Exercise directions> Go through the data underneath and copy every line exactly.

Data in this exercise>

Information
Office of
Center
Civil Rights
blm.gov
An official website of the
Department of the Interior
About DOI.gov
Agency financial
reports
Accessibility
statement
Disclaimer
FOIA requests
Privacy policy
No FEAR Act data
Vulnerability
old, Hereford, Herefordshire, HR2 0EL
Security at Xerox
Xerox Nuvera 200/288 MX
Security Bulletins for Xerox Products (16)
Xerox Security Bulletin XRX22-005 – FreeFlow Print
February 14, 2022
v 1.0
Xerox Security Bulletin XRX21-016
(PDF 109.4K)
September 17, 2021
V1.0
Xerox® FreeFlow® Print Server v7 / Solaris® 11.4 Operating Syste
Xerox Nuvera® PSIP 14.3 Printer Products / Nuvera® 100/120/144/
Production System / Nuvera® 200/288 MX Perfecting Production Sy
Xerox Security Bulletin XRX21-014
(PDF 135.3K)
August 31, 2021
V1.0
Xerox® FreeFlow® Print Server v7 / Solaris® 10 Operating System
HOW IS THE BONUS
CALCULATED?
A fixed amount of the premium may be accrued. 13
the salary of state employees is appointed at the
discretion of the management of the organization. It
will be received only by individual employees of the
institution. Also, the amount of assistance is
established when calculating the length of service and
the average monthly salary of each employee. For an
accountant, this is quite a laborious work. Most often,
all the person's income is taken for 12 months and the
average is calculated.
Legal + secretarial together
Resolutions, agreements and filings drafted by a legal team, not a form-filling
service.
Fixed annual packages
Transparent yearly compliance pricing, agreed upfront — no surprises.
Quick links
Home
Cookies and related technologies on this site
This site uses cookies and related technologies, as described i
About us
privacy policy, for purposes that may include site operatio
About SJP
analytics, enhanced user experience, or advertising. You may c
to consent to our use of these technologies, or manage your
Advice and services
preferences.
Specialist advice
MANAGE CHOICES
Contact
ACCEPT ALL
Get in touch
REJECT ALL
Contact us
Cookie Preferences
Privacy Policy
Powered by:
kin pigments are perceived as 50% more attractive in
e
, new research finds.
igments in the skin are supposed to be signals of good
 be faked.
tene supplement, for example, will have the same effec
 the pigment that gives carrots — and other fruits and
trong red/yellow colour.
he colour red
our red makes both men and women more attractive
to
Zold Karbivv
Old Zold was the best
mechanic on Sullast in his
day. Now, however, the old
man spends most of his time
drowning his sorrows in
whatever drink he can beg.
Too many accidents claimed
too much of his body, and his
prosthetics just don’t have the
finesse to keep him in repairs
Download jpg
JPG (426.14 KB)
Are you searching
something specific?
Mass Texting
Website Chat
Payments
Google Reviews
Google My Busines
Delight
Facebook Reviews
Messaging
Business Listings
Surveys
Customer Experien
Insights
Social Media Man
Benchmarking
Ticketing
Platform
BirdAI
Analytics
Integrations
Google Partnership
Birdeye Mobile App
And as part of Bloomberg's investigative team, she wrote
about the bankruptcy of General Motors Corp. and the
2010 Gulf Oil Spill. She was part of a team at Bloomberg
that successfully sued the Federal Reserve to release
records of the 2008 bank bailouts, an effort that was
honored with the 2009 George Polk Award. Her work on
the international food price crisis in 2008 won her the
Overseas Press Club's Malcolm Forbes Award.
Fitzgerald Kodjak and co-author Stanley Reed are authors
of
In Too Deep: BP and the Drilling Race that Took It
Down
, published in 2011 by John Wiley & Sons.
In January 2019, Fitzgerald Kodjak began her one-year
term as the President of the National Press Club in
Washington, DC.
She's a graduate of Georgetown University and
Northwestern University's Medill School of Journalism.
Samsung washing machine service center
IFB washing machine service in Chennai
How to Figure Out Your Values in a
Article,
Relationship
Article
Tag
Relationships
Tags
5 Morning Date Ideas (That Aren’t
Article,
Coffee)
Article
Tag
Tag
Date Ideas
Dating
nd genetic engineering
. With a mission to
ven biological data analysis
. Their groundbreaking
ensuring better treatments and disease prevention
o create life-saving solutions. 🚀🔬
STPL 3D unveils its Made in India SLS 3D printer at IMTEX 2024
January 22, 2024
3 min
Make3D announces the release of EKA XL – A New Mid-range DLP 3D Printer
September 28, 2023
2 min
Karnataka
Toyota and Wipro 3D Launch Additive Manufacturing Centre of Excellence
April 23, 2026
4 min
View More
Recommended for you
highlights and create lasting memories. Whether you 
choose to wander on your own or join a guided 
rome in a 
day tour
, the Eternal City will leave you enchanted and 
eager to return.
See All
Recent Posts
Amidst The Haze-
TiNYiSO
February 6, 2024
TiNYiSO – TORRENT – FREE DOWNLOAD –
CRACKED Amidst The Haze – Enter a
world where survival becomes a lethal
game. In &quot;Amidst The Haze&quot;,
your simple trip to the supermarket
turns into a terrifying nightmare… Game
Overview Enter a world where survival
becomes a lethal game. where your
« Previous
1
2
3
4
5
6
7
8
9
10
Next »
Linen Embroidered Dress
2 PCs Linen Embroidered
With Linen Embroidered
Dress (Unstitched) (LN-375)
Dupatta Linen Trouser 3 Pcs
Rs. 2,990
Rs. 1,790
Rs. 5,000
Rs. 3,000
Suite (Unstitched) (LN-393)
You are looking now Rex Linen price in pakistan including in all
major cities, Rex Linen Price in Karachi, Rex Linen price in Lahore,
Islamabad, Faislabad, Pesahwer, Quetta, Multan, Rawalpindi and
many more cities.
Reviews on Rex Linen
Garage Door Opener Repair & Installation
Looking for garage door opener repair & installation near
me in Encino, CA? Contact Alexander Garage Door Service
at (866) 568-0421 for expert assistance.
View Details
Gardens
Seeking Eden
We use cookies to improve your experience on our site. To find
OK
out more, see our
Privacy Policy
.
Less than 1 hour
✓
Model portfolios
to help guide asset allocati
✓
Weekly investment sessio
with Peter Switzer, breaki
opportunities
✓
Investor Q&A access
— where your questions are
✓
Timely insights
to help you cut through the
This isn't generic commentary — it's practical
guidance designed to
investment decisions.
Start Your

Answer box>
Information
Office of
Center
Civil Rights
blm.gov
An official website of the
Department of the Interior
About DOI.gov
Agency financial
reports
Accessibility
statement
Disclaimer
FOIA requests
Privacy policy
No FEAR Act data
Vulnerability
old, Hereford, Herefordshire, HR2 0EL
Security at Xerox
Xerox Nuvera 200/288 MX
Security Bulletins for Xerox Products (16)
Xerox Security Bulletin XRX22-005 – FreeFlow Print
February 14, 2022
v 1.0
Xerox Security Bulletin XRX21-016
(PDF 109.4K)
September 17, 2021
V1.0
Xerox® FreeFlow® Print Server v7 / Solaris® 11.4 Operating Syste
Xerox Nuvera® PSIP 14.3 Printer Products / Nuvera® 100/120/144/
Production System / Nuvera® 200/288 MX Perfecting Production Sy
Xerox Security Bulletin XRX21-014
(PDF 135.3K)
August 31, 2021
V1.0
Xerox® FreeFlow® Print Server v7 / Solaris® 10 Operating System
HOW IS THE BONUS
CALCULATED?
A fixed amount of the premium may be accrued. 13
the salary of state employees is appointed at the
discretion of the management of the organization. It
will be received only by individual employees of the
institution. Also, the amount of assistance is
established when calculating the length of service and
the average monthly salary of each employee. For an
accountant, this is quite a laborious work. Most often,
all the person's income is taken for 12 months and the
average is calculated.
Legal + secretarial together
Resolutions, agreements and filings drafted by a legal team, not a form-filling
service.
Fixed annual packages
Transparent yearly compliance pricing, agreed upfront — no surprises.
Quick links
Home
Cookies and related technologies on this site
This site uses cookies and related technologies, as described i
About us
privacy policy, for purposes that may include site operatio
About SJP
analytics, enhanced user experience, or advertising. You may c
to consent to our use of these technologies, or manage your
Advice and services
preferences.
Specialist advice
MANAGE CHOICES
Contact
ACCEPT ALL
Get in touch
REJECT ALL
Contact us
Cookie Preferences
Privacy Policy
Powered by:
kin pigments are perceived as 50% more attractive in
e
, new research finds.
igments in the skin are supposed to be signals of good
 be faked.
tene supplement, for example, will have the same effec
 the pigment that gives carrots — and other fruits and
trong red/yellow colour.
he colour red
our red makes both men and women more attractive
to
Zold Karbivv
Old Zold was the best
mechanic on Sullast in his
day. Now, however, the old
man spends most of his time
drowning his sorrows in
whatever drink he can beg.
Too many accidents claimed
too much of his body, and his
prosthetics just don’t have the
finesse to keep him in repairs
Download jpg
JPG (426.14 KB)
Are you searching
something specific?
Mass Texting
Website Chat
Payments
Google Reviews
Google My Busines
Delight
Facebook Reviews
Messaging
Business Listings
Surveys
Customer Experien
Insights
Social Media Man
Benchmarking
Ticketing
Platform
BirdAI
Analytics
Integrations
Google Partnership
Birdeye Mobile App
And as part of Bloomberg's investigative team, she wrote
about the bankruptcy of General Motors Corp. and the
2010 Gulf Oil Spill. She was part of a team at Bloomberg
that successfully sued the Federal Reserve to release
records of the 2008 bank bailouts, an effort that was
honored with the 2009 George Polk Award. Her work on
the international food price crisis in 2008 won her the
Overseas Press Club's Malcolm Forbes Award.
Fitzgerald Kodjak and co-author Stanley Reed are authors
of
In Too Deep: BP and the Drilling Race that Took It
Down
, published in 2011 by John Wiley & Sons.
In January 2019, Fitzgerald Kodjak began her one-year
term as the President of the National Press Club in
Washington, DC.
She's a graduate of Georgetown University and
Northwestern University's Medill School of Journalism.
Samsung washing machine service center
IFB washing machine service in Chennai
How to Figure Out Your Values in a
Article,
Relationship
Article
Tag
Relationships
Tags
5 Morning Date Ideas (That Aren’t
Article,
Coffee)
Article
Tag
Tag
Date Ideas
Dating
nd genetic engineering
. With a mission to
ven biological data analysis
. Their groundbreaking
ensuring better treatments and disease prevention
o create life-saving solutions. 🚀🔬
STPL 3D unveils its Made in India SLS 3D printer at IMTEX 2024
January 22, 2024
3 min
Make3D announces the release of EKA XL – A New Mid-range DLP 3D Printer
September 28, 2023
2 min
Karnataka
Toyota and Wipro 3D Launch Additive Manufacturing Centre of Excellence
April 23, 2026
4 min
View More
Recommended for you
highlights and create lasting memories. Whether you 
choose to wander on your own or join a guided 
rome in a 
day tour
, the Eternal City will leave you enchanted and 
eager to return.
See All
Recent Posts
Amidst The Haze-
TiNYiSO
February 6, 2024
TiNYiSO – TORRENT – FREE DOWNLOAD –
CRACKED Amidst The Haze – Enter a
world where survival becomes a lethal
game. In &quot;Amidst The Haze&quot;,
your simple trip to the supermarket
turns into a terrifying nightmare… Game
Overview Enter a world where survival
becomes a lethal game. where your
« Previous
1
2
3
4
5
6
7
8
9
10
Next »
Linen Embroidered Dress
2 PCs Linen Embroidered
With Linen Embroidered
Dress (Unstitched) (LN-375)
Dupatta Linen Trouser 3 Pcs
Rs. 2,990
Rs. 1,790
Rs. 5,000
Rs. 3,000
Suite (Unstitched) (LN-393)
You are looking now Rex Linen price in pakistan including in all
major cities, Rex Linen Price in Karachi, Rex Linen price in Lahore,
Islamabad, Faislabad, Pesahwer, Quetta, Multan, Rawalpindi and
many more cities.
Reviews on Rex Linen
Garage Door Opener Repair & Installation
Looking for garage door opener repair & installation near
me in Encino, CA? Contact Alexander Garage Door Service
at (866) 568-0421 for expert assistance.
View Details
Gardens
Seeking Eden
We use cookies to improve your experience on our site. To find
OK
out more, see our
Privacy Policy
.
Less than 1 hour
✓
Model portfolios
to help guide asset allocati
✓
Weekly investment sessio
with Peter Switzer, breaki
opportunities
✓
Investor Q&A access
— where your questions are
✓
Timely insights
to help you cut through the
This isn't generic commentary — it's practical
guidance designed to
investment decisions.
Start Your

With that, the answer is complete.